Aufgabe:
Entnimm den folgenden Daten jede Zeile, die das Wort "velocidad" enthält.

Gegebene Daten:
--- --- ---
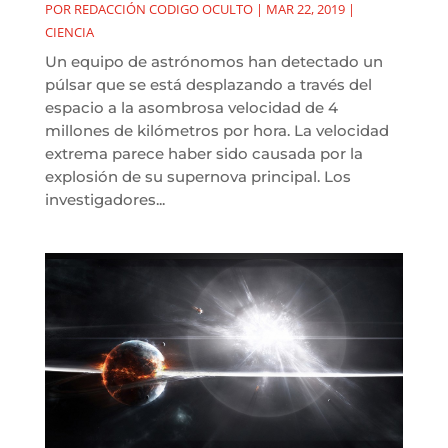
POR
REDACCIÓN CODIGO OCULTO
|
MAR 22, 2019
|
CIENCIA
Un equipo de astrónomos han detectado un
púlsar que se está desplazando a través del
espacio a la asombrosa velocidad de 4
millones de kilómetros por hora. La velocidad
extrema parece haber sido causada por la
explosión de su supernova principal. Los
investigadores...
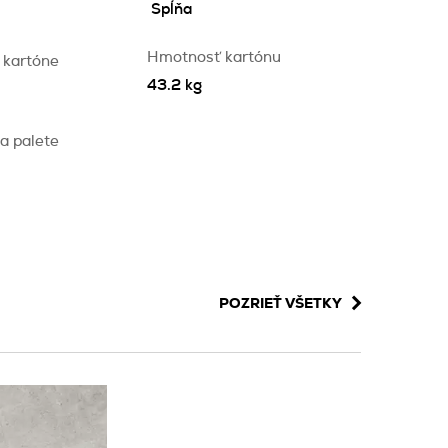
Spĺňa
Hmotnosť kartónu
 kartóne
43.2 kg
a palete
POZRIEŤ VŠETKY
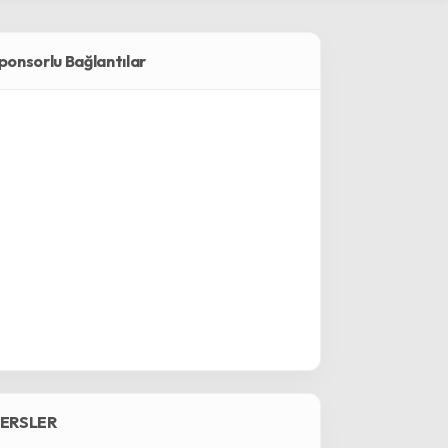
ponsorlu Bağlantılar
ERSLER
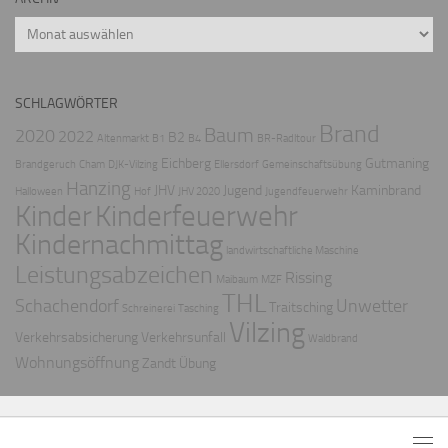
Archiv
SCHLAGWÖRTER
Brand
Baum
2020
2022
B2
Altenmarkt
B1
B4
BR-Radltour
Eichberg
Gutmaning
Brandgeruch
Cham
DJK-Vilzing
Ellersdorf
Gemeinschaftsübung
Hanzing
JHV
Jugend
Kaminbrand
Halloween
Hof
JHV 2020
Jugendfeuerwehr
Kinder
Kinderfeuerwehr
Kindernachmittag
landwirtschaftliche Maschine
Leistungsabzeichen
Rissing
Maibaum
MZF
THL
Schachendorf
Unwetter
Traitsching
Schreinerei
Tasching
Vilzing
Verkehrsabsicherung
Verkehrsunfall
Waldbrand
Wohnungsöffnung
Zandt
Übung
--- --- ---
Lösung:
espacio a la asombrosa velocidad de 4
millones de kilómetros por hora. La velocidad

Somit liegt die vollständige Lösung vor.